#### QUOTED PASSAGE ####
While Ernie and I often look at things through the same telescope, we tend to see them from the opposite ends. As a general rule, I figure if you’re lucky enough to own your own home in Santa Barbara, you’ve already won the lottery. So if you’re forced to pay what it costs to see about 10 movies a year to grease the gears of higher education, that qualifies as an acceptable shakedown in my book. But what’s no longer acceptable is City College’s stubborn refusal to acknowledge the serious impacts their growing student body is having on the city’s notoriously challenged rental housing market. What’s equally unacceptable is the patiently polite, nothing-can-be-done fatalism of City Hall’s response to this problem.

In recent years, City College has emerged as ground zero for gazillions of students from Sweden, Saudi Arabia, Iraq, Japan, and Brazil. Before that, they hailed from China and Ireland. Very cool and cosmopolitan. Little wonder, then, that at the sprawling apartment complex located right between City College’s East and West campuses, the new owners just installed a regulation-size flagpole with the flags of Japan, Brazil, Germany, and Sweden, not to mention those of the United States and California, flapping in the breeze. Campus officials estimate 6 percent of the student body comes from abroad. According to my math, that translates to about 1,800 bodies a school year. That number can go up even further because the campus cap on out-of-country students is 8 percent. Throw in another 4 percent to account for students hailing from outside the state, and it’s easy to understand how most classes are filled beyond capacity only seconds after enrollment starts. And that’s on top of the sizable number of students traditionally drawn to Santa Barbara from all over the state to take advantage of the school’s well-known back-door transfer privileges into UCSB, now one of the harder UC schools to get into.
#### DATA EXTRACTS ####
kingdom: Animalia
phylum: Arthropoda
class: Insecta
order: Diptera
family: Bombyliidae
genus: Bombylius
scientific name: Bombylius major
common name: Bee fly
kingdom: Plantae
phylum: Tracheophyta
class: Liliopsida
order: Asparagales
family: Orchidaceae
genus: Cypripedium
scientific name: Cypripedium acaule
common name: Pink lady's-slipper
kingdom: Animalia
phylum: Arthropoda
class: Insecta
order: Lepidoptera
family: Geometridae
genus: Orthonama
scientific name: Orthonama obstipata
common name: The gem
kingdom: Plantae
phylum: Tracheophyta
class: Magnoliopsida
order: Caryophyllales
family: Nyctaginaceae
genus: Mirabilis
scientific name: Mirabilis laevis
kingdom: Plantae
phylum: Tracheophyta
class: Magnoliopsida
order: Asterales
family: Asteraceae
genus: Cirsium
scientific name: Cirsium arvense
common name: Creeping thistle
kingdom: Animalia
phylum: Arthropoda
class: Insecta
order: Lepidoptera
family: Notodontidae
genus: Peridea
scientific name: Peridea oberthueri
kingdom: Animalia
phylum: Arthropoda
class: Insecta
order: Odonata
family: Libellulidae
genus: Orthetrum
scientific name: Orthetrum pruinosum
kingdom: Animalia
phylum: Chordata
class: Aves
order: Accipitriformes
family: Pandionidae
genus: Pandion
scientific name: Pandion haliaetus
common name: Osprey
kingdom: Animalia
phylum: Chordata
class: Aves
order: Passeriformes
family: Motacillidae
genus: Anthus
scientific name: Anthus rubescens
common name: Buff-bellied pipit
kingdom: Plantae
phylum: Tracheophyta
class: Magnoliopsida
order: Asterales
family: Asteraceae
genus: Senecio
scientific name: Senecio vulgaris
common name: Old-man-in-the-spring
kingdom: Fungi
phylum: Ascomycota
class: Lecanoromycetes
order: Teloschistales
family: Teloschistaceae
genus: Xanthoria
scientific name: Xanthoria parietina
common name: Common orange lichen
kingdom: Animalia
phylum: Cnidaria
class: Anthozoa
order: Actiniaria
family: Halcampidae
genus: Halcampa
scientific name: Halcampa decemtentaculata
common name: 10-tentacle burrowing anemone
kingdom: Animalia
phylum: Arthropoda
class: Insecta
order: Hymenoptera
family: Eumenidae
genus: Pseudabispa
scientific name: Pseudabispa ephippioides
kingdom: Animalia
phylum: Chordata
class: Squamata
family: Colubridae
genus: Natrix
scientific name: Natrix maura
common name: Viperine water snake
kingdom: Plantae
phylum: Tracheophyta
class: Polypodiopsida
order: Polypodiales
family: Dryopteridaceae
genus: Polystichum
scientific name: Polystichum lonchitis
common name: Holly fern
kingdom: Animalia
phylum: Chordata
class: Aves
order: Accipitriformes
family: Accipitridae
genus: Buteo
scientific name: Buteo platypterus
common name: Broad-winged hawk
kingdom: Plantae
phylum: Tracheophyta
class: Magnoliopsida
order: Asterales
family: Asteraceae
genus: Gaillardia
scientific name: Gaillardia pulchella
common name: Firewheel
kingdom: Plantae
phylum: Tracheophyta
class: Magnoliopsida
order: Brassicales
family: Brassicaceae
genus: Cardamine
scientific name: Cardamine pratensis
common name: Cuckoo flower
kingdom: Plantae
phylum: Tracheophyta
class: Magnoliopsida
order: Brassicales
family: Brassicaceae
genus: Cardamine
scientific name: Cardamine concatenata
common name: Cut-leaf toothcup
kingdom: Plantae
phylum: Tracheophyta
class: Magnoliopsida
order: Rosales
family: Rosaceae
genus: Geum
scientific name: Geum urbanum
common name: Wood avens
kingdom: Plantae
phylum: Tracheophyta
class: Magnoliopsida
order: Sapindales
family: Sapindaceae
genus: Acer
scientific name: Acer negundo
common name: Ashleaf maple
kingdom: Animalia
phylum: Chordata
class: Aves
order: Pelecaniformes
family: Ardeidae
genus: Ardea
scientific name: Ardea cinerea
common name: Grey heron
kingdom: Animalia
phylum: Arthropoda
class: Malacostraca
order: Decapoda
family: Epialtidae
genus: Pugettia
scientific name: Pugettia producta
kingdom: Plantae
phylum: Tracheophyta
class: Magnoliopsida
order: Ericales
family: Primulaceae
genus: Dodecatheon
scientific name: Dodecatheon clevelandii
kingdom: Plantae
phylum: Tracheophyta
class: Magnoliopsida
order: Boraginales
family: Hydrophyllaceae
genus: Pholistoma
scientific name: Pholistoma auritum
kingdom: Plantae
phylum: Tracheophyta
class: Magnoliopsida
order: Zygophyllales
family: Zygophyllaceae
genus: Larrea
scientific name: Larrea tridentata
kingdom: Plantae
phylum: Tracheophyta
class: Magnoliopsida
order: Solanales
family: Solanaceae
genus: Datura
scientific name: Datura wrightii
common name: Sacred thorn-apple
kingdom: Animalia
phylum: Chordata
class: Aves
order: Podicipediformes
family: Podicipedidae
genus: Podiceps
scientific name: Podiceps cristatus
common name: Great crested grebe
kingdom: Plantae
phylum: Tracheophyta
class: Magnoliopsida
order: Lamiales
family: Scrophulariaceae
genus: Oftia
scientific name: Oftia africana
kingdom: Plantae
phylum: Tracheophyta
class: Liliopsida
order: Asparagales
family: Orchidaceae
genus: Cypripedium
####
REQUIRED TASKS
1) In the column about City College, translate this sentence into Spanish: "Before that, they hailed from China and Ireland."
2) Rewrite the stretch of the City College column from "While Ernie and" through "to this problem.", swapping "telescope" for "microscope".

SOLUTIONS TO THE EXERCISE
1) Antes de eso, procedían de China e Irlanda.

2)
While Ernie and I often look at things through the same microscope, we tend to see them from the opposite ends. As a general rule, I figure if you’re lucky enough to own your own home in Santa Barbara, you’ve already won the lottery. So if you’re forced to pay what it costs to see about 10 movies a year to grease the gears of higher education, that qualifies as an acceptable shakedown in my book. But what’s no longer acceptable is City College’s stubborn refusal to acknowledge the serious impacts their growing student body is having on the city’s notoriously challenged rental housing market. What’s equally unacceptable is the patiently polite, nothing-can-be-done fatalism of City Hall’s response to this problem.